### Supplied material ###
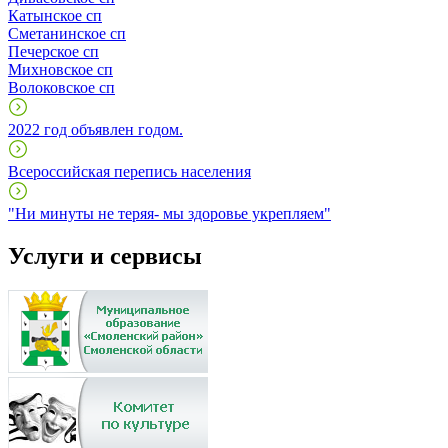
Катынское сп
Сметанинское сп
Печерское сп
Михновское сп
Волоковское сп
2022 год объявлен годом.
Всероссийская перепись населения
"Ни минуты не теряя- мы здоровье укрепляем"
Услуги и сервисы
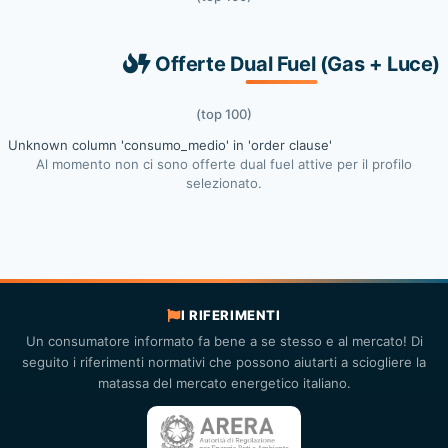
Offerte Dual Fuel (Gas + Luce)
(top 100)
Unknown column 'consumo_medio' in 'order clause'
Al momento non ci sono offerte dual fuel attive per il profilo
selezionato.
I RIFERIMENTI
Un consumatore informato fa bene a se stesso e al mercato! Di
seguito i riferimenti normativi che possono aiutarti a sciogliere la
matassa del mercato energetico italiano.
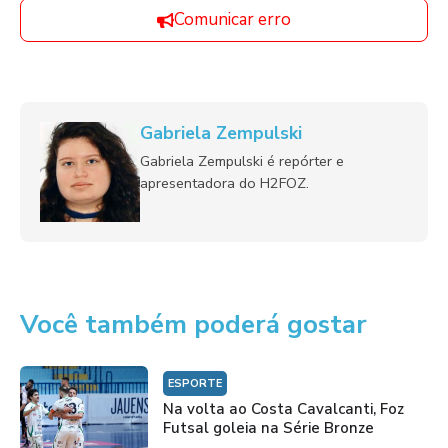
Comunicar erro
Gabriela Zempulski
Gabriela Zempulski é repórter e
apresentadora do H2FOZ.
Você também poderá gostar
ESPORTE
Na volta ao Costa Cavalcanti, Foz
Futsal goleia na Série Bronze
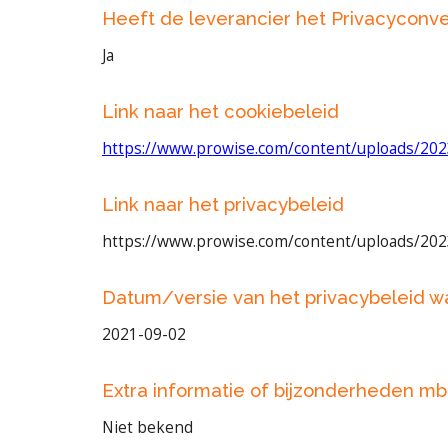
Heeft de leverancier het Privacyconv
Ja
Link naar het cookiebeleid
https://www.prowise.com/content/uploads/202
Link naar het privacybeleid
https://www.prowise.com/content/uploads/202
Datum/versie van het privacybeleid 
2021-09-02
Extra informatie of bijzonderheden mb
Niet bekend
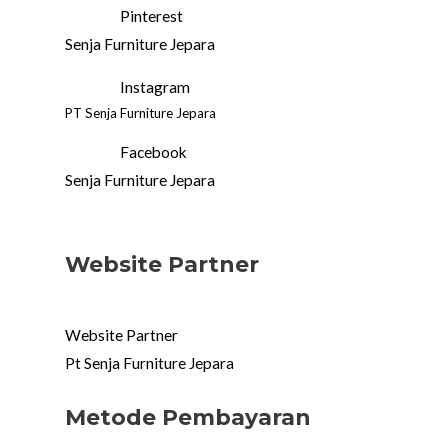
Pinterest
Senja Furniture Jepara
Instagram
PT Senja Furniture Jepara
Facebook
Senja Furniture Jepara
Website Partner
Website Partner
Pt Senja Furniture Jepara
Metode Pembayaran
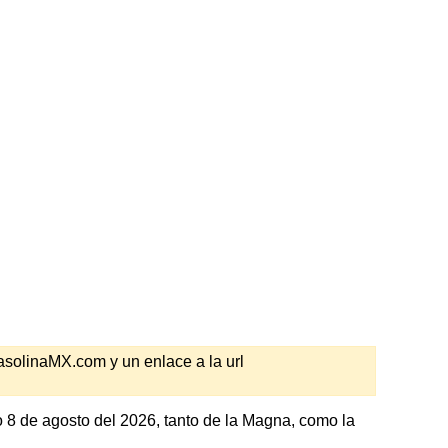
GasolinaMX.com y un enlace a la url
 8 de agosto del 2026, tanto de la Magna, como la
###
Write out the text of all the rows above word for word, leaving the pictures out.

◆ **Written response**
Катынское сп
Сметанинское сп
Печерское сп
Михновское сп
Волоковское сп
2022 год объявлен годом.
Всероссийская перепись населения
"Ни минуты не теряя- мы здоровье укрепляем"
Услуги и сервисы
Offerte Dual Fuel (Gas + Luce)
(top 100)
Unknown column 'consumo_medio' in 'order clause'
Al momento non ci sono offerte dual fuel attive per il profilo
selezionato.
I RIFERIMENTI
Un consumatore informato fa bene a se stesso e al mercato! Di
seguito i riferimenti normativi che possono aiutarti a sciogliere la
matassa del mercato energetico italiano.
Comunicar erro
Gabriela Zempulski
Gabriela Zempulski é repórter e
apresentadora do H2FOZ.
Você também poderá gostar
ESPORTE
Na volta ao Costa Cavalcanti, Foz
Futsal goleia na Série Bronze
Heeft de leverancier het Privacyconv
Ja
Link naar het cookiebeleid
https://www.prowise.com/content/uploads/202
Link naar het privacybeleid
https://www.prowise.com/content/uploads/202
Datum/versie van het privacybeleid 
2021-09-02
Extra informatie of bijzonderheden mb
Niet bekend
Pinterest
Senja Furniture Jepara
Instagram
PT Senja Furniture Jepara
Facebook
Senja Furniture Jepara
Website Partner
Website Partner
Pt Senja Furniture Jepara
Metode Pembayaran
GasolinaMX.com y un enlace a la url
 8 de agosto del 2026, tanto de la Magna, como la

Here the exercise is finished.